Lois Privor-Dumm, Naor Bar-Zeev and Maria Deloria Knoll of the Johns Hopkins Bloomberg School of Public Health write in STAT that developing an effective vaccine will not be enough to beat the pandemic. It must be delivered to be fully effective.
The lesson learned from a long history of using vaccines to fight massively disruptive diseases like smallpox and Ebola is that the vaccine itself is not enough. Like a good punch line, it’s all about the delivery, they write.
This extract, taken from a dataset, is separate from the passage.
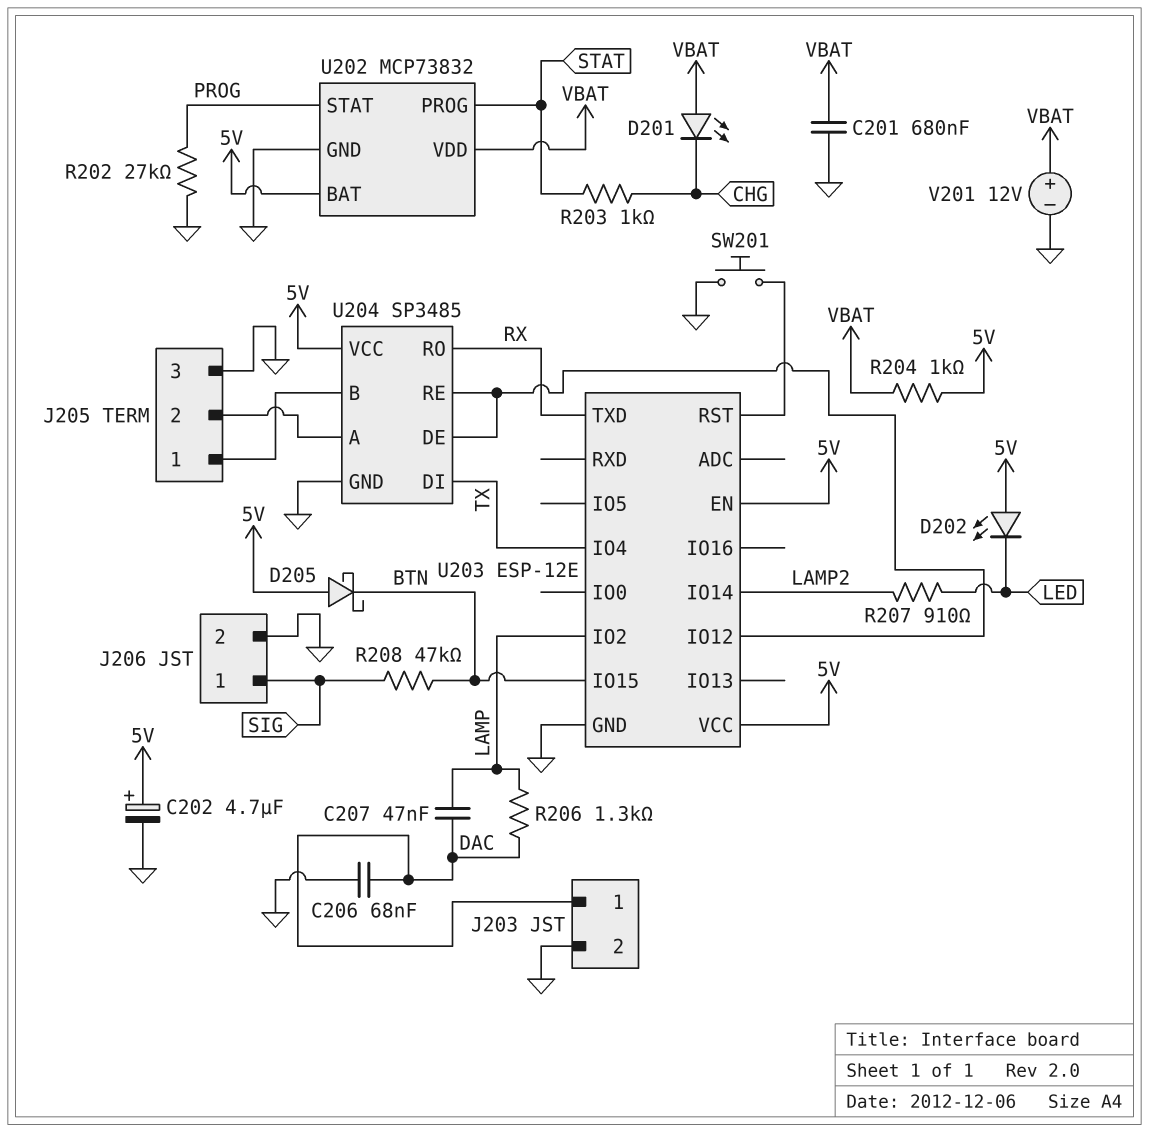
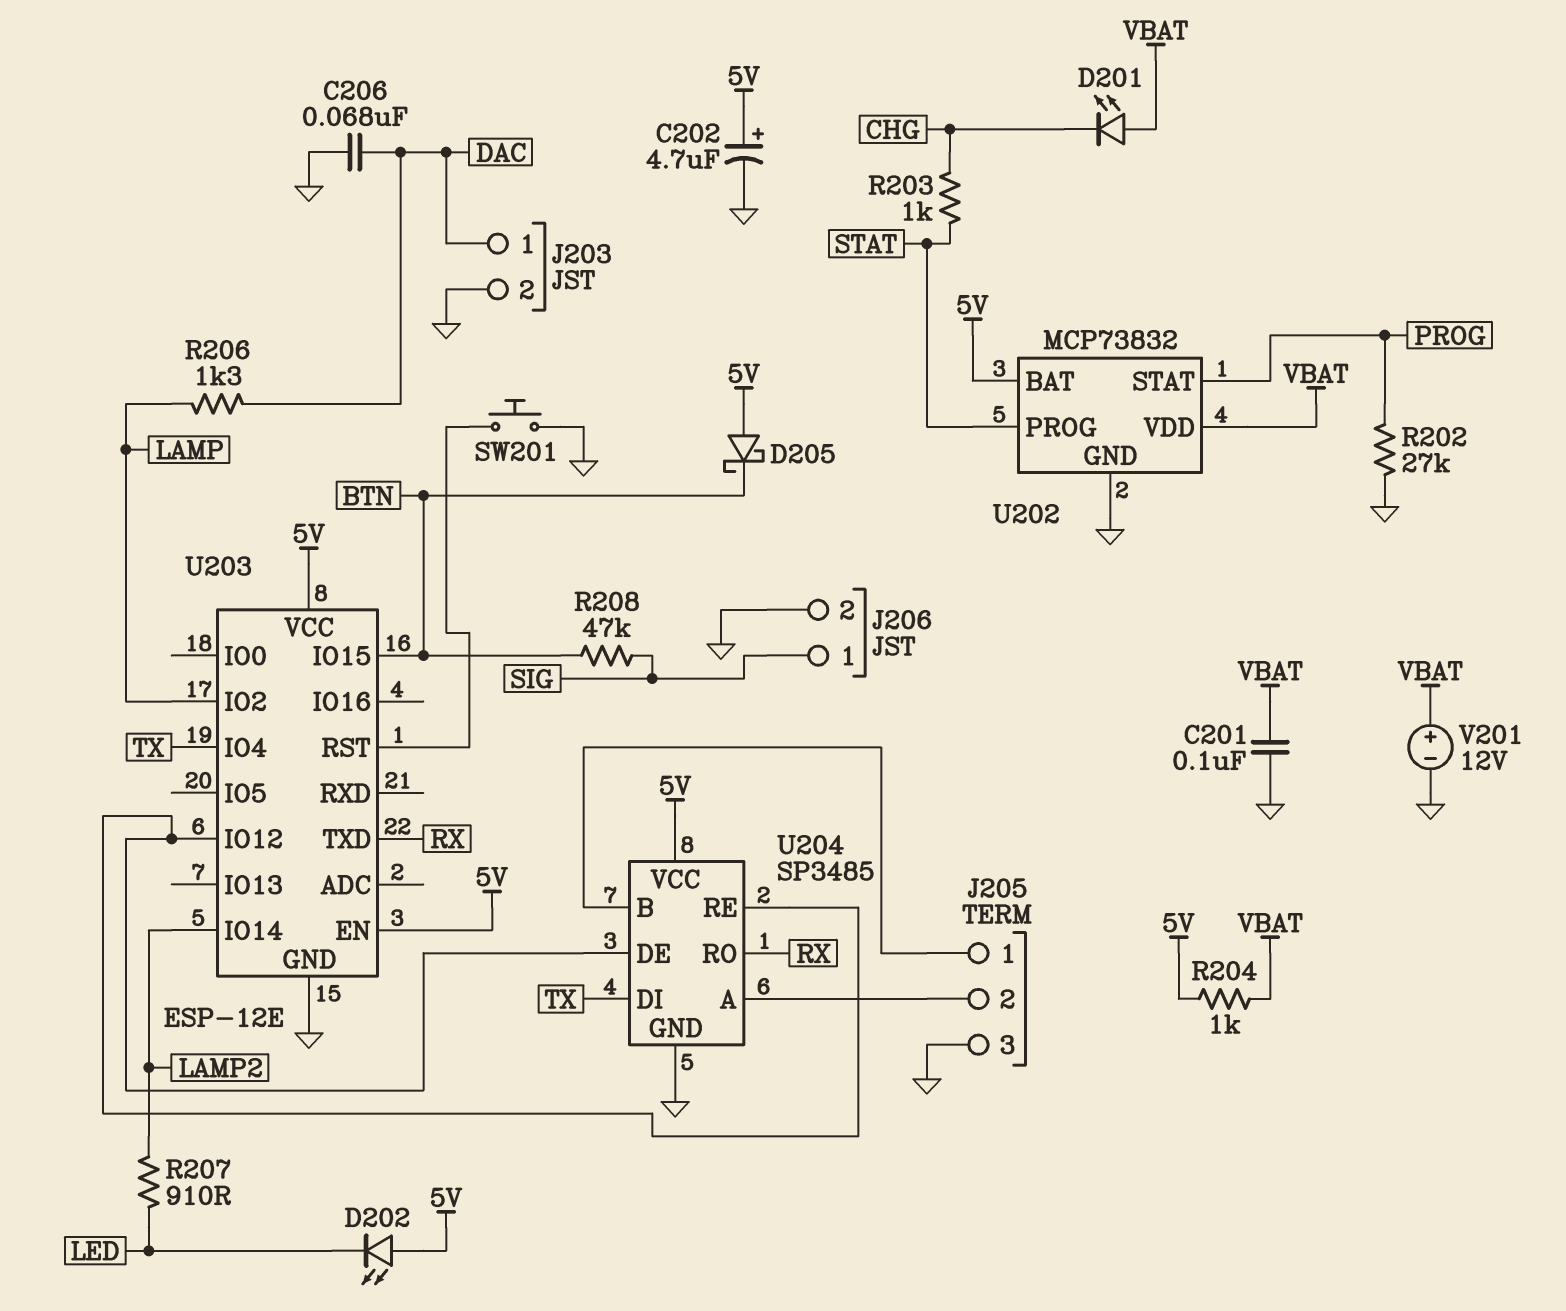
C201: 680nF (GND, VBAT) -> 100nF (GND, VBAT)
C207: 47nF (DAC, LAMP) -> none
The smallpox vaccine was an average one with a limited supply. But small, dedicated teams implemented a winning strategy for it. They focused on rapidly identifying individuals with smallpox and then vaccinating people in their circle or “ring” of potential contacts, creating a cordon of immunity that kept the disease out. The same strategy was recently employed with impressive results in the fight against Ebola.
Today, all eyes are on efforts to develop a treatment to immunize people against Covid-19. And the pace of progress has been impressive. Just a few months after the disease crossed the Rubicon from bats to humans, its genetic code has been sequenced and published, diagnostic tests are available, and vaccine development is well underway. There are now many candidates at various stages in the pipeline.
Experts predict a year or more before we have an approved vaccine. Although that can seem like an eternity to many, it would be the fastest development in history.